Saskia shook her head. “I don’t have that intel, Jack. And trust me, I’d tell you if I did.”

“I believe that. They know too much. But that can only mean they have information about my brother and his situation. They have to. Are they involved? Is this some kind of test? They are arseholes, if it is. But it doesn’t matter. I’m here to save Jonny. Family first. Always.”

Saskia nodded, bleakly wishing she’d had such a family to stand up for, criminals or not.

“You have a means to get the cash?”

“That’s the problem. I was feeling confident after the flight landed, until I arrived at the—you don’t need to know the location. My stash that I put away before I was sent to jail? It’s gone. Someone who looked just like me took it all two days ago. I think the ECU got to it. I was counting on that to get Jonny out. Now I’ve got to swindle the big bucks. A million in less than twenty-four hours? It’ll never happen. I might have to go in big guns blazing and take everyone out to save him. But I don’t want to do that. I just…” His sigh rippled down Saskia’s spine. His angst was apparent. “I can’t do that anymore, Saskia.

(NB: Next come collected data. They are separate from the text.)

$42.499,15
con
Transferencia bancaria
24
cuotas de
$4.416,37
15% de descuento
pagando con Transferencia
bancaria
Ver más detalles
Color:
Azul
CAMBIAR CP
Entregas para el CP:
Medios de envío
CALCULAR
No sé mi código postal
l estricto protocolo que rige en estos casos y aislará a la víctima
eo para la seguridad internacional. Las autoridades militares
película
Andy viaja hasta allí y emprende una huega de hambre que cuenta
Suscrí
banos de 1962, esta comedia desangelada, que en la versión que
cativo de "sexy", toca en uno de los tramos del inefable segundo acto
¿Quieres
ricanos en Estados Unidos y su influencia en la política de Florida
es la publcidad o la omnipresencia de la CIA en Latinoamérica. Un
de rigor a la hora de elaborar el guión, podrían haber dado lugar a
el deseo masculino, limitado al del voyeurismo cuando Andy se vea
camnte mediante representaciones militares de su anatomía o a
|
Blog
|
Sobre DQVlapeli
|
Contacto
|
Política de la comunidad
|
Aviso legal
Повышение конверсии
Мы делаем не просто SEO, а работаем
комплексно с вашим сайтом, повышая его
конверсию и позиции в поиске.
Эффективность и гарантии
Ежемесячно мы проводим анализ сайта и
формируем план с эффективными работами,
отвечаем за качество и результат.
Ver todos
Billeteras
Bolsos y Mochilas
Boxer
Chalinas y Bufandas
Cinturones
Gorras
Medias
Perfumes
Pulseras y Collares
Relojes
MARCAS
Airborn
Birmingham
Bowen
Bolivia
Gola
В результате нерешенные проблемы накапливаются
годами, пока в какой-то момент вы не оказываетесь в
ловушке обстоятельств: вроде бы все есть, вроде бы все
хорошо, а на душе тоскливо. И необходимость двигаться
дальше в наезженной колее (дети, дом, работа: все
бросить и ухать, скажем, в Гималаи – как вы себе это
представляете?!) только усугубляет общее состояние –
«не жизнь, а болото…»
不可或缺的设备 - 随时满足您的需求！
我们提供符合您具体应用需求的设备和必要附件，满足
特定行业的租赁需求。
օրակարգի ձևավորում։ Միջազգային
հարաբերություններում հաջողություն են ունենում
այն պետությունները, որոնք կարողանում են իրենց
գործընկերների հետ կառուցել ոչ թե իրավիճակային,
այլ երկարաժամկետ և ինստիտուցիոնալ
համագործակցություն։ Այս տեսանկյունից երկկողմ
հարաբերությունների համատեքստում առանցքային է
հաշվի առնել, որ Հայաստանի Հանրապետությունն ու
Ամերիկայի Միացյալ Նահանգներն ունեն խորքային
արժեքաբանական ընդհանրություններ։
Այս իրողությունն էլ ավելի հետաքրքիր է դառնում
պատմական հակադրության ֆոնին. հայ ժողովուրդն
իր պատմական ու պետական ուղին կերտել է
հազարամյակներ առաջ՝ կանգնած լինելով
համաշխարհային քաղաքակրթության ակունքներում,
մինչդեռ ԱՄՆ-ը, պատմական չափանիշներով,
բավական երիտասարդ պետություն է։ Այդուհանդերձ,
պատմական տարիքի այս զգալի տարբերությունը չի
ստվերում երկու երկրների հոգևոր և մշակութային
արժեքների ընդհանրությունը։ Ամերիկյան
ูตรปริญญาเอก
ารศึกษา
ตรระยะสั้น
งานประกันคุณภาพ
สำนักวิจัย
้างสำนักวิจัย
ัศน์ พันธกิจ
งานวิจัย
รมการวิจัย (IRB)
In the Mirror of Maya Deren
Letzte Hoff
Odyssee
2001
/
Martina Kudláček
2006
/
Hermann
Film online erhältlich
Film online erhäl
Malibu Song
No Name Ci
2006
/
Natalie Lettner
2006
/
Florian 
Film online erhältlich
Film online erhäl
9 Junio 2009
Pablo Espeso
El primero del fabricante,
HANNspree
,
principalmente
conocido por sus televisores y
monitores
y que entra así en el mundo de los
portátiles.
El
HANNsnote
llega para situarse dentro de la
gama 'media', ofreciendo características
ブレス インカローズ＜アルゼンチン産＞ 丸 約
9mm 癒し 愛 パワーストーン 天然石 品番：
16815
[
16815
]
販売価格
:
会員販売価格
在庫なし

It’s not me.”

Gentleman Jack had become the epitome of the moniker. And in his line of work, that wasn’t optimal. Saskia laid a hand over his on the table. “I have some money, Jack.”

“I can’t take your money.”

“You can. It’s like yours. A secret account that I put together before the ECU found me. My rainy-day stash. It’s all online, but I can liquidate it quickly.”

He swiped a hand across his jaw and looked aside. His eyes tracked to the camera outside and across the street. She knew exactly what he was thinking. They couldn’t stay here much longer and remain out of the ECU’s view.

“How much you got?” he finally asked.

“Enough to cover your brother’s ransom. I can have it in about…” She worked the angles she’d have to go through to gather the money from the various stashes she had all over the world. “Ten hours? I’ll have to go online and move things around.”

“I need cash.”

“It’ll result in cash. Promise.”

“It’s too risky for you. The ECU will know your every move.”

“Not if I keep the kink collar on.”

He smiled at that. “Why are you doing this? If you do this, Saskia, you can’t turn back. You’ll be as much an ECU target as I am.”

She sat back. Why was she offering to sacrifice the freedom she’d earned and had never thought she’d want to lose?

Did she love the man?

No. Love wasn’t that easy or quick. Was it?

The two of them felt comfortably easy.

“I don’t know, Jack. Maybe I just want to help. Maybe I want to be something more than the chick in the costume who does what she’s told. Maybe I like you a little more than I should.”

He clasped her hand and leaned across the table, compelling her to move in closer until their foreheads touched. “I can’t promise you anything,” he said. “I don’t know what tomorrow will bring. I don’t even know what the next hour will bring.”

“I get that.” And if she jumped, she’d not surface the same person in the same situation or the same comfortable lifestyle. Ever. And that thrilled her beyond belief. “Let’s do this. I just need a safe, quiet place with a laptop and a wifi connection.”

“My family has a safe house in Brixton. We’ll hop a cab.”

“Really? The cameras will pick up our every move.”

“We’re leaving out the kitchen, and, you won’t be looking like yourself when we do.” He nodded over his shoulder and the first person Saskia noticed was an elegant woman in a fur coat with her gray hair pulled up to reveal diamond earrings.

“You think so?” she asked.

“I’ll distract her. There’s another reason I’m called Gentleman Jack. Niles would be jealous.”

He tugged his suit coat and adjusted the yellow tie. His wink was devastating to her swooning heart. And Saskia suddenly felt one hundred percent sure she’d made the right decision.